Other sanctions-related red flags and risk indicators that compliance teams should be alert to include:
- A client whose transactions involve interactions with mixers or other obfuscation services has also engaged in transactions with entities located in sanctioned jurisdictions or on OFAC’s Specially Designated Nationals and Blocked Persons (SDN) list.
- The client’s transactions show frequent and significant exposure to mixers that the client is unable or unwilling to explain, especially when exposure to mixers occurs in close proximity to major incidents of cyber theft or other crimes.
- A customer who receives a large incoming transfer from a mixing service immediately tries to exchange the funds for another crypto-asset and move it from the platform in a short period of time (an indicator of the “chain-hopping” money laundering typology).
- A client who frequently transacts with mixers or other similar services presents other sanctions risks, such as logging into their account from high-risk or sanctioned jurisdictions.
We’ve highlighted these and other mixer-related red flags in Elliptic’s 2022 typologies report.
Using blockchain analytics for risk management
Cryptoasset exchanges and financial institutions should take proactive steps to identify and manage the risks associated with sanctions involving mixing and other cloaking services. They can achieve this by using blockchain analytics solutions – such as those offered by Elliptic – at various stages of the compliance journey.

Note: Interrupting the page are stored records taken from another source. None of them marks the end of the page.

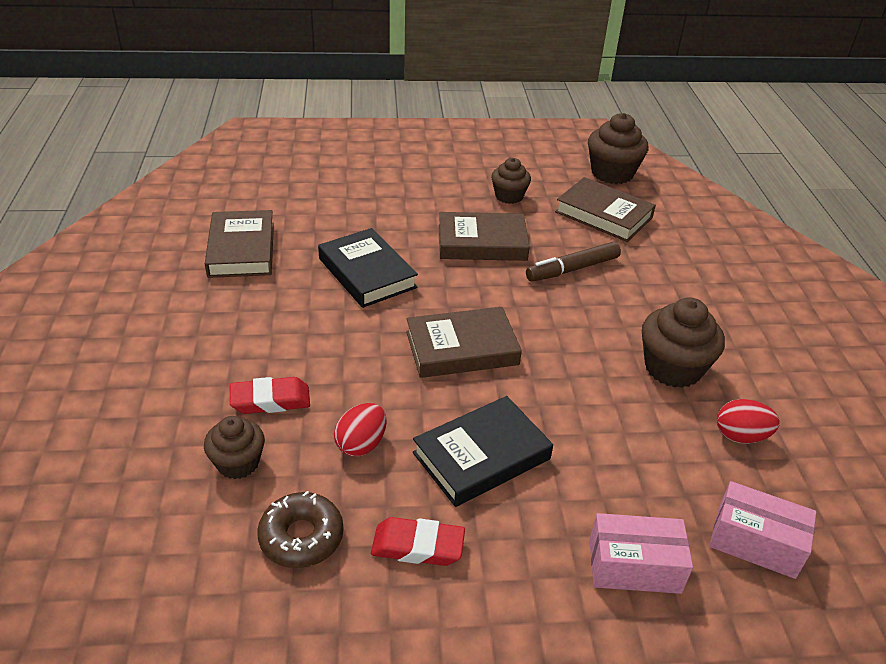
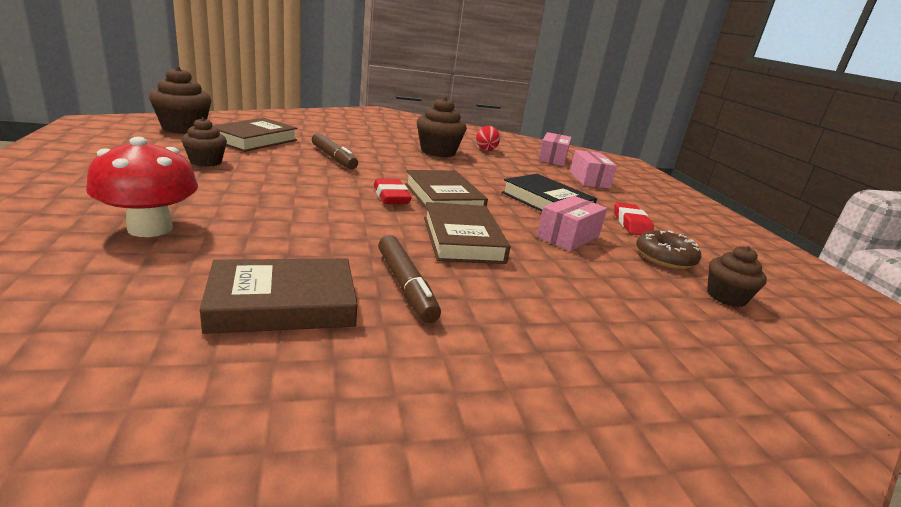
camera: 100 degrees left, 15 degrees down
(238, 463) = (630, 285): brown cupcake -> brown cupcake (726, 297)
(257, 303) = (405, 286): none -> brown marker
(270, 400) = (550, 273): red eraser -> red eraser (391, 196)
(353, 192) = (150, 228): none -> red mushroom
(361, 444) = (568, 236): red egg -> pink box
(367, 273) = (341, 227): black book -> none
(482, 243) = (290, 179): brown book -> brown book (462, 239)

First, using a wallet verification solution like Elliptic Lens, companies can identify if their customers intend to withdraw funds to a blacklisted blending service like Blender, or a seemingly related service like Sinbad, and can block those transactions – ensuring compliance with sanctions requirements.
Second, compliance teams can use transaction screening software like Elliptic Navigator to identify where they have customers who have indirectly interacted with mixers. It is common for illegal actors like the Lazarus Group to send funds through a number of intermediary wallets (or “hops”) before or after the funds pass through the mixer – a technique known as “chain peeling” designed to try to further disguise the origin of the funds.

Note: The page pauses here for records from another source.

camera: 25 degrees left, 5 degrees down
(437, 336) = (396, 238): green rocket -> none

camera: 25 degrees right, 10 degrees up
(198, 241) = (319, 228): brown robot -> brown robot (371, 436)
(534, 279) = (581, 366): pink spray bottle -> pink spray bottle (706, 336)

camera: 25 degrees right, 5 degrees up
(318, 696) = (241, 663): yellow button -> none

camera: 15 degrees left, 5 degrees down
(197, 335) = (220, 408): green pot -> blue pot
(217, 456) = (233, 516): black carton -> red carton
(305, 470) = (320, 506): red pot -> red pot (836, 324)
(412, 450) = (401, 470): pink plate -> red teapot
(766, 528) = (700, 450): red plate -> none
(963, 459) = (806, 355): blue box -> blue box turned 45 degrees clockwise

Using Elliptic’s exposure-based monitoring methodology that uses holistic screening, compliance teams can identify exposures to sanctioned or high-risk mixers even when related assets have gone through multiple jumps, or have been replaced by different assets or blockchains, ensuring they can identify and address risk exposures from indirect sanctions.
Finally, compliance teams should be equipped with the capabilities to conduct in-depth investigations into suspected sanctions violations involving mixers and other covert services. Using Elliptic Investigator, our multi-asset crypto-forensics tool, analysts can map the flow of funds to visualize complex transactions involving mixers, helping them determine whether sanctions evasion is possible.

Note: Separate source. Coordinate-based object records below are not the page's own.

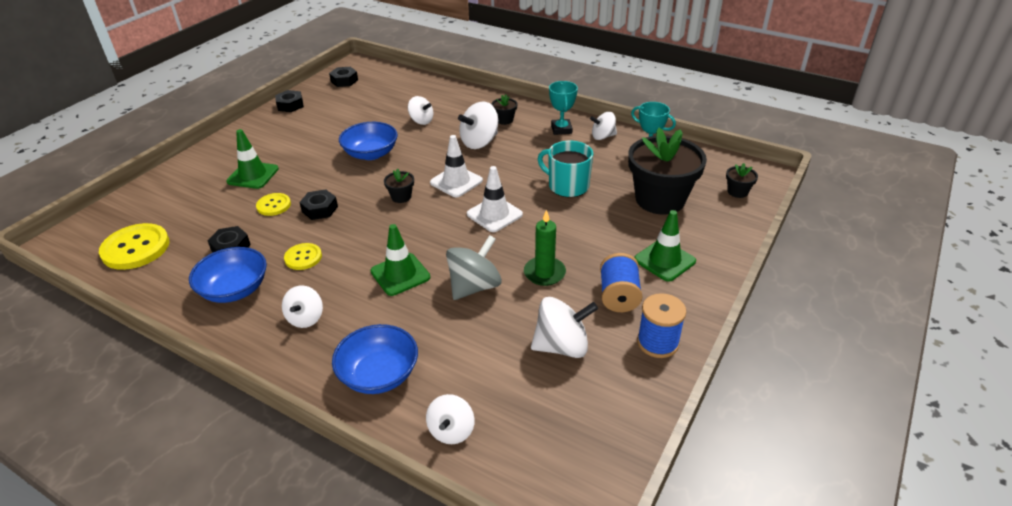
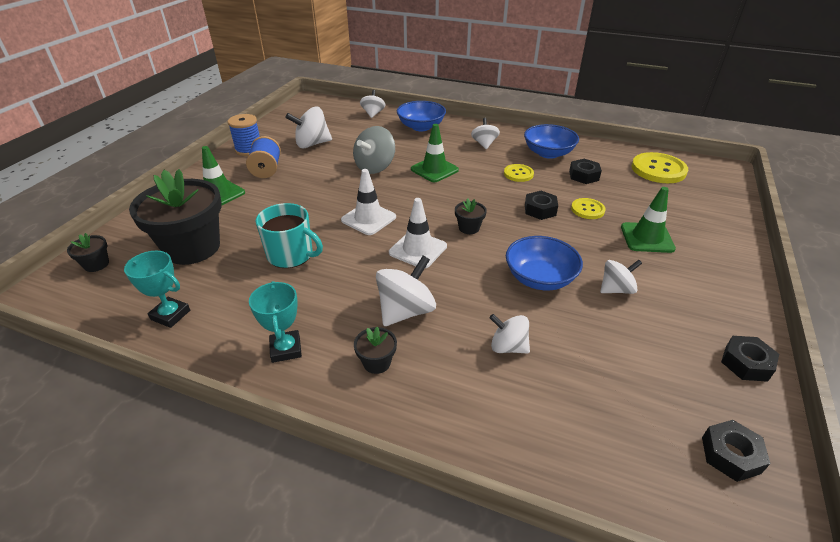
camera: 170 degrees right, 0 degrees up
(544, 273) = (321, 178): green candle -> none
(603, 136) = (225, 339): white spinning top -> white spinning top (616, 289)

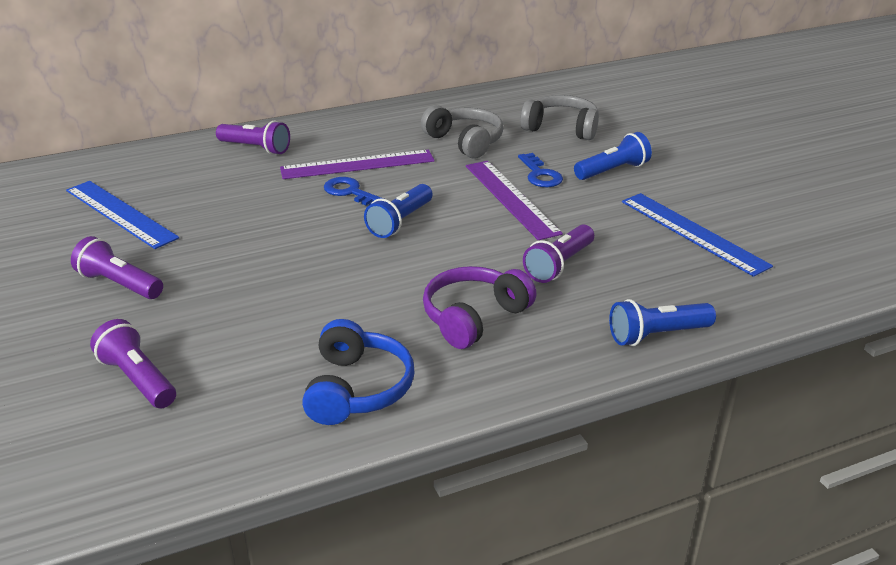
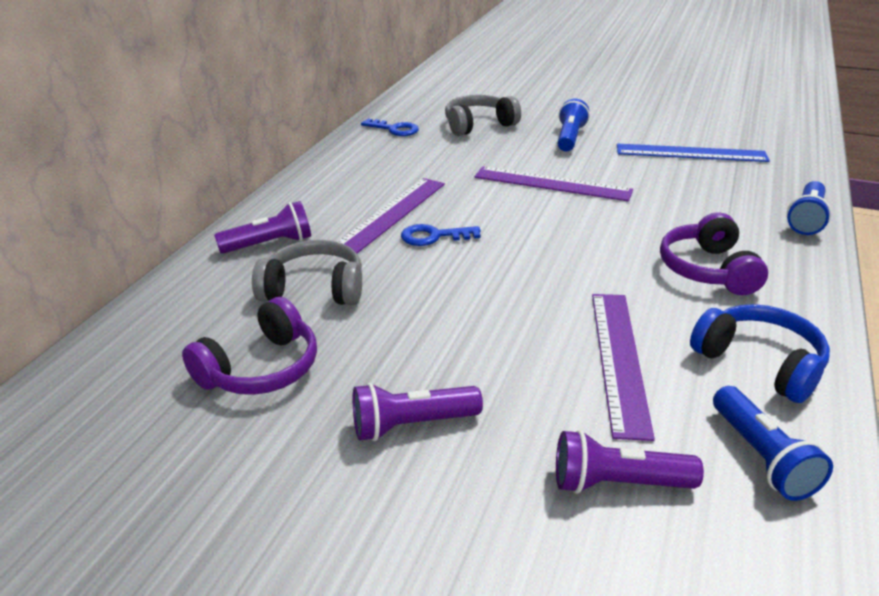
camera: 45 degrees left, 0 degrees up
(120, 214) = (261, 368): blue ruler -> purple headphones
(283, 326) = (618, 359): none -> purple ruler
(400, 222) = (519, 237): blue flashlight -> blue flashlight (761, 457)
(465, 142) = (435, 161): grey headphones -> grey headphones (314, 289)
(540, 175) = (534, 160): blue key -> blue key (394, 129)
(559, 265) = (674, 209): purple flashlight -> none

The image above from Elliptic investigators shows the flow of funds from the Lazarus Group’s crypto wallet linked to the $100 million Harmony Horizon Bridge hack. Arrows show where funds were sent via other wallets (indicated by white circles) before being sent via Tornado Cash.
Transactions involving mixers and other cloaking services can pose significant penalties for compliance teams. Contact us to learn more about how to manage your cryptoasset sanctions risks using Elliptic’s blockchain analytics solutions.
Key takeaways
- Ensure you use a wallet verification solution to identify potential cryptoasset wallets associated with sanctioned mixing services.
- Ensure your compliance team is equipped with cryptoasset transaction verification capabilities to identify even indirect exposure to sanctioned and high-risk cloaking services.
- Make sure your business uses a cryptoasset investigative solution to cover up and map suspected sanctions evasion cases involving mixers.